# Chroma DB Cloud integration

https://docs.trychroma.com/docs/overview/getting-started

In [3]:
%pip install -qU chromadb python-dotenv langchain-chroma

Note: you may need to restart the kernel to use updated packages.


In [4]:
from dotenv import load_dotenv
load_dotenv()

True

### Functions

In [5]:
# Instanciate chroma client

import os
import chromadb
from chromadb.api import ClientAPI

def get_chroma_client() -> ClientAPI:
  chroma_client = chromadb.CloudClient(
    api_key=os.getenv("CHROMA_API_KEY"),
    tenant=os.getenv("CHROMA_TENANT"),
    database=os.getenv("CHROMA_DATABASE")
  )

  return chroma_client

In [6]:
# Instanciate langchain vector store

from langchain_openai import OpenAIEmbeddings
from langchain_chroma import Chroma

def get_chroma_collection(collection_name: str):
  collection = Chroma(
      client=get_chroma_client(),
      embedding_function=OpenAIEmbeddings(model="text-embedding-3-small"),
      collection_name=collection_name,
  )

  return collection

In [7]:
get_chroma_collection("test_collection")

<langchain_chroma.vectorstores.Chroma at 0x111a72960>

In [9]:
%pip install -q uuid

Note: you may need to restart the kernel to use updated packages.


In [10]:
# Add documents

from uuid import uuid4
from langchain_core.documents import Document

document_1 = Document(page_content="Ceci est un document de test.

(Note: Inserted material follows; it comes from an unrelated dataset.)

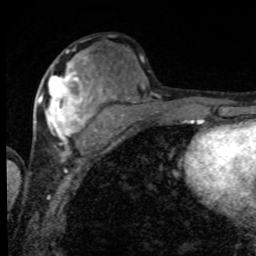
Breast MRI, one axial slice. Slice 38 of 80 in the series (ordered by position). Cropped to one breast. Dynamic contrast-enhanced series, time point 2 of 8 at this slice position (early post-contrast). 1.5 T. TE 4.2 ms, TR 7 ms. 2 mm slice thickness. 256 × 256 image matrix. Female patient.
Structures marked on this image (semi-automatic segmentation, software-assisted and operator-edited):
- enhancing-tissue mask used for the functional tumour volume (all voxels passing the contrast-enhancement thresholds inside the analysis volume; usually the tumour): bounding box <39,56,101,152> (left, top, right, bottom; pixels)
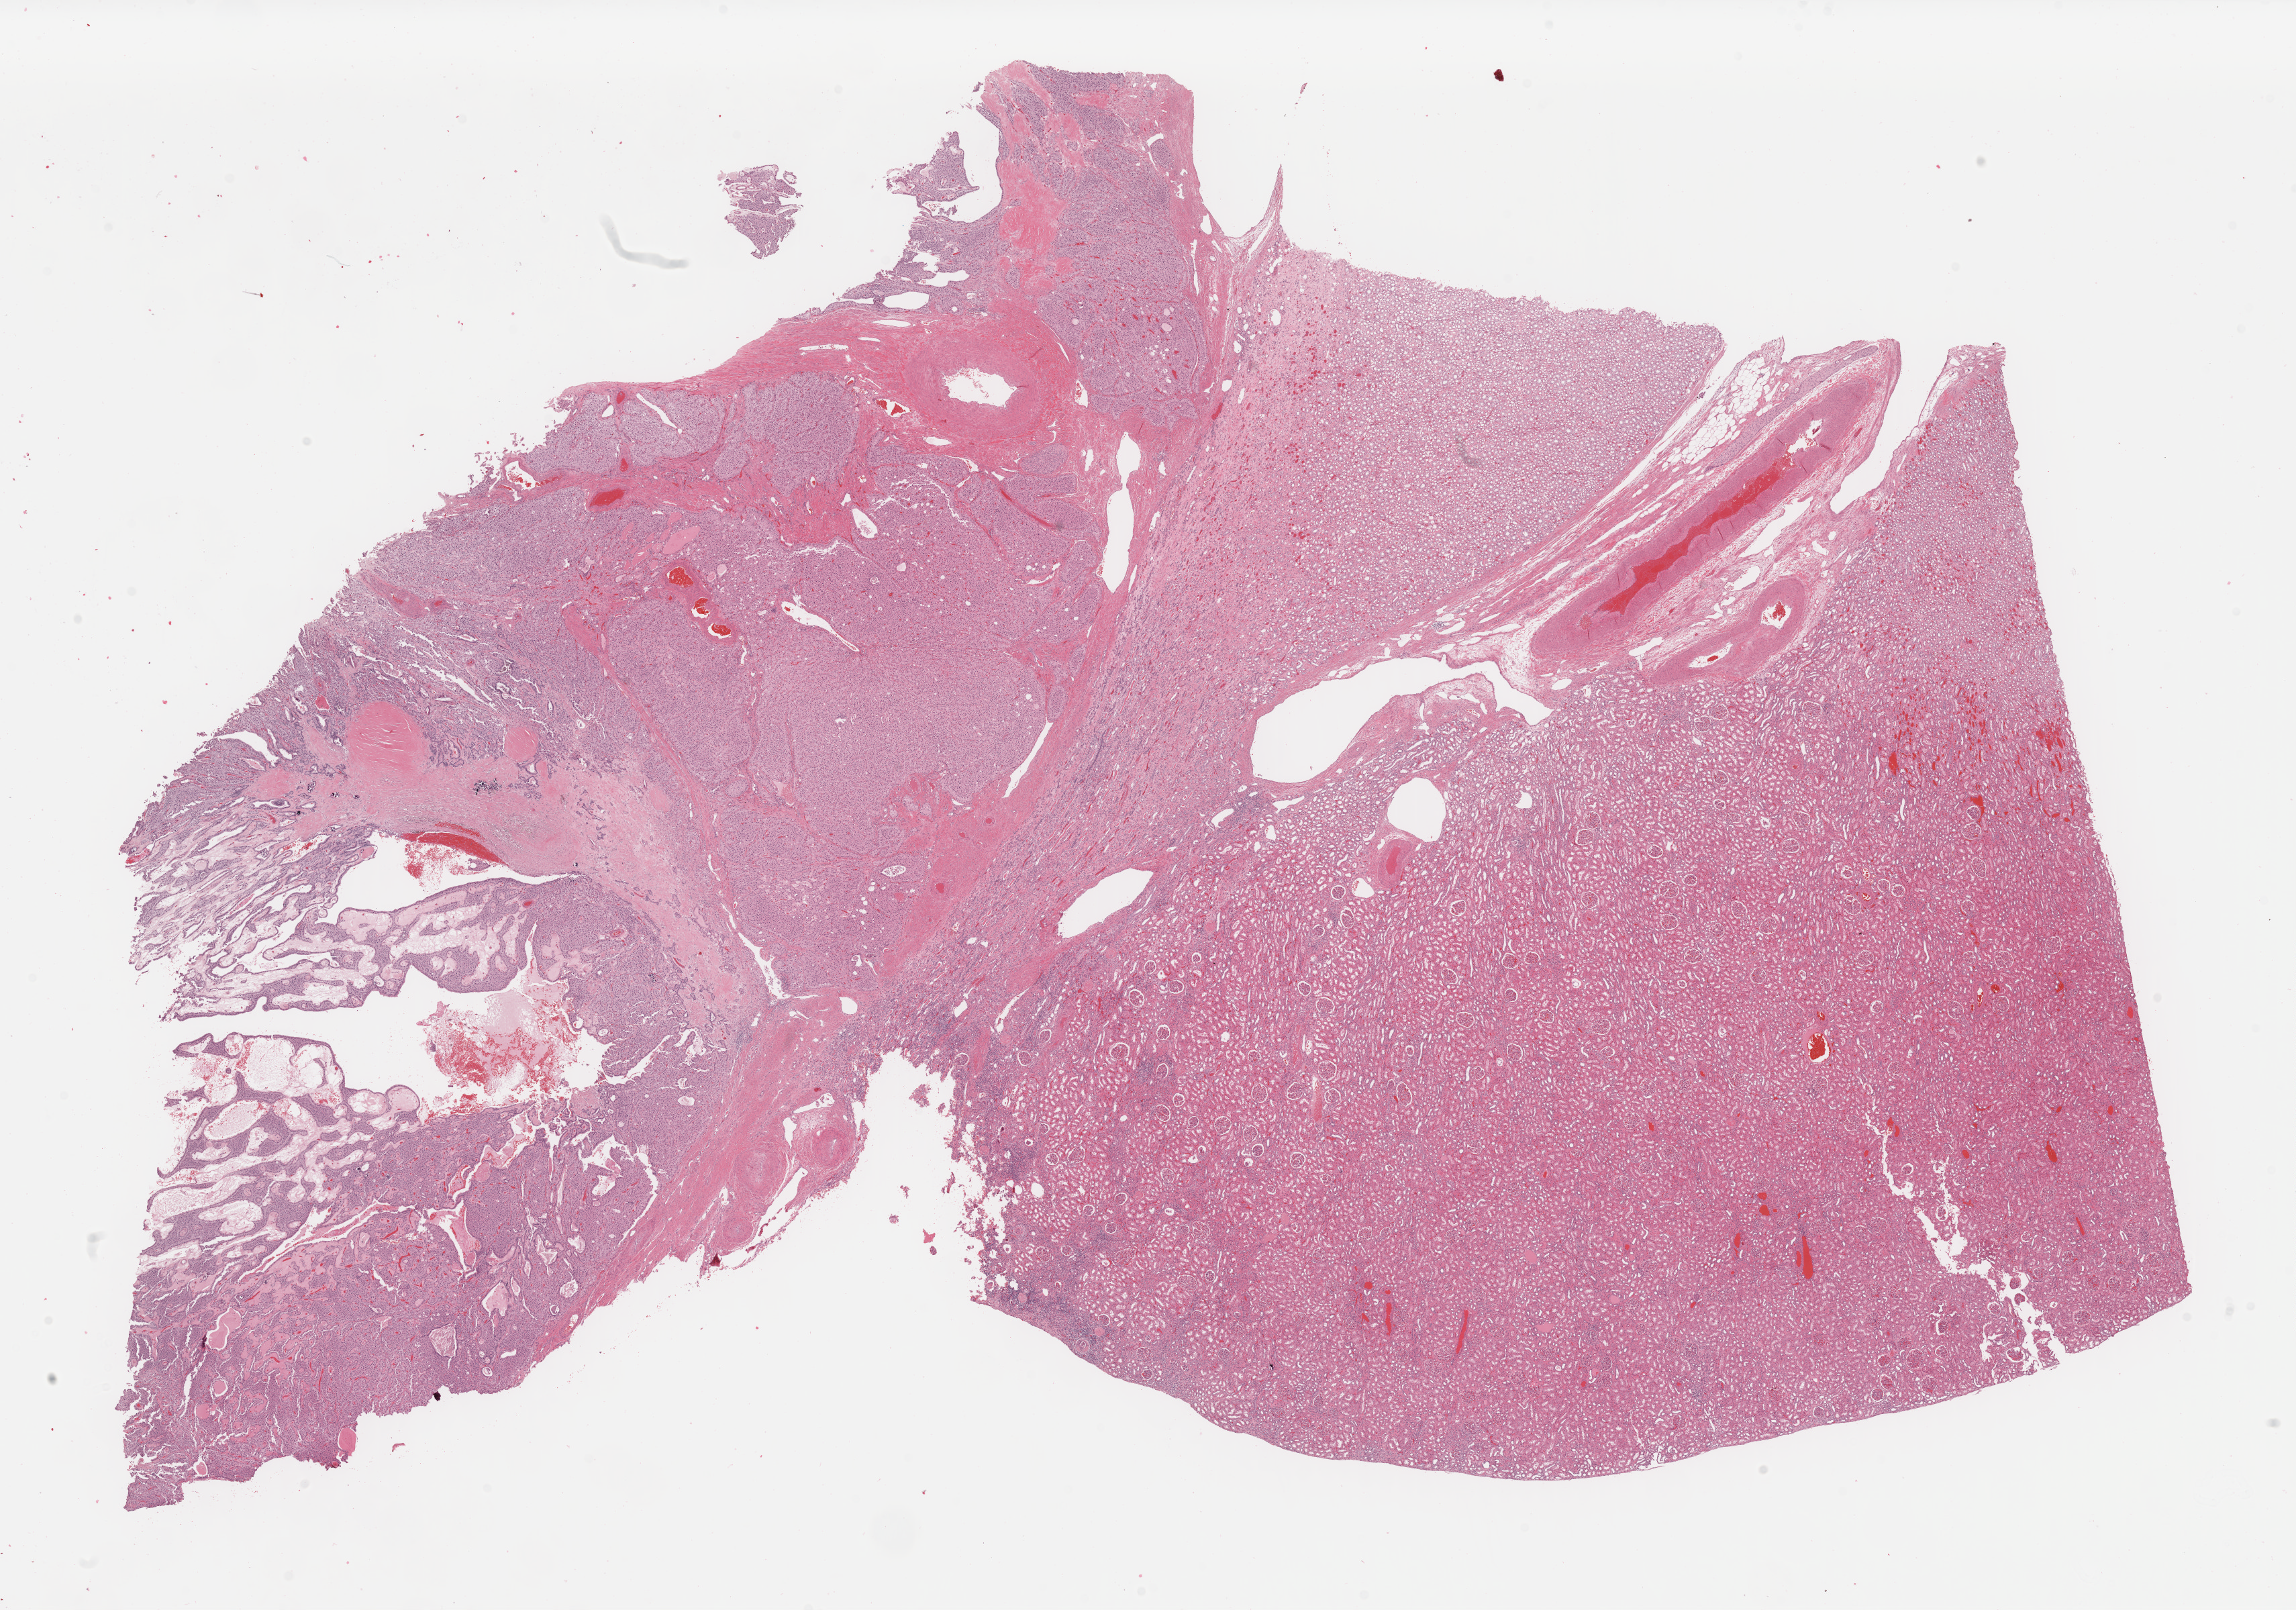
Digitized H&E tissue section (whole slide), a low-resolution overview of the entire scanned area, about 27.1 x 19.0 mm (acquisition: 40x scan), FFPE section, primary tumour sample from the kidney. Female, age 44 years at initial diagnosis. Slide review estimates, as recorded: tumour cells 55%, tumour nuclei 55%, normal cells 30%, stromal cells 15%, necrosis 0%. Infiltration values recorded for this section: lymphocyte infiltration 0%, monocyte infiltration 0%, neutrophil infiltration 0%.
Histologic diagnosis: Renal cell carcinoma, chromophobe type. AJCC pathologic stage: IV. Lymph nodes positive (case pathology): 0 of 1 examined.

Je suis en train de tester l'embedding.", metadata={"tag": "test"})
document_2 = Document(page_content="Ceci est un document de production. Je suis en train de tester l'embedding pour la production.", metadata={"tag": "prod"})
document_3 = Document(page_content="Ma nourriture préférée est la pizza.", metadata={"tag": "nourriture"})

documents = [document_1, document_2, document_3]

uuids = [str(uuid4()) for _ in range(len(documents))]

collection = get_chroma_collection("test_collection")
collection.add_documents(documents=documents, ids=uuids)

['8b609594-c5c4-455e-bb66-dc4c3022e36a',
 '5079f18a-56b0-41da-bd14-c2f7cf333751',
 '68631453-bd3f-4062-9950-c1ccba0d8bba']

In [15]:
document_4 = Document(page_content="J'adore également les sushis.", metadata={"tag": "mourritures"})

collection.add_documents(documents=[document_4], ids=[str(uuid4())])

['1de3cfd6-e178-4b7a-8a4d-d7b9e704305c']

In [16]:
# Update document (one or many)

updated_document_4 = Document(
    page_content="J'adore également les sushis.",
    metadata={"tag": "nourriture"},
    id=str(uuid4()),
)

collection.update_documents(ids=["1de3cfd6-e178-4b7a-8a4d-d7b9e704305c"], documents=[updated_document_4])

In [12]:
# Update document (one or many)

updated_document_1 = Document(
    page_content="J'adore le chocolat !",
    metadata={"tag": "nourriture"},
    id=str(uuid4()),
)

collection.update_documents(ids=uuids[:1], documents=[updated_document_1])

In [None]:
# Delete document

collection.delete(ids=[uuids[-1]])

In [19]:
# Query by retriever

retriever = collection.as_retriever(
    search_type="mmr", search_kwargs={"k": 1, "fetch_k": 5}
)

print(retriever.invoke("Quelle est ma nourriture préférée ?", filter=None, score_threshold=0))
print(retriever.invoke("Est-ce que j'aime le chocolat ?", filter=None, score_threshold=0))
print(retriever.invoke("What is my favorite dinner?", filter=None, score_threshold=0))
print(retriever.invoke("What is my favorite dessert?", filter=None, score_threshold=0))



[Document(id='68631453-bd3f-4062-9950-c1ccba0d8bba', metadata={'tag': 'nourriture'}, page_content='Ma nourriture préférée est la pizza.')]
[Document(id='8b609594-c5c4-455e-bb66-dc4c3022e36a', metadata={'tag': 'nourriture'}, page_content="J'adore le chocolat !")]
[Document(id='68631453-bd3f-4062-9950-c1ccba0d8bba', metadata={'tag': 'nourriture'}, page_content='Ma nourriture préférée est la pizza.')]
[Document(id='8b609594-c5c4-455e-bb66-dc4c3022e36a', metadata={'tag': 'nourriture'}, page_content="J'adore le chocolat !")]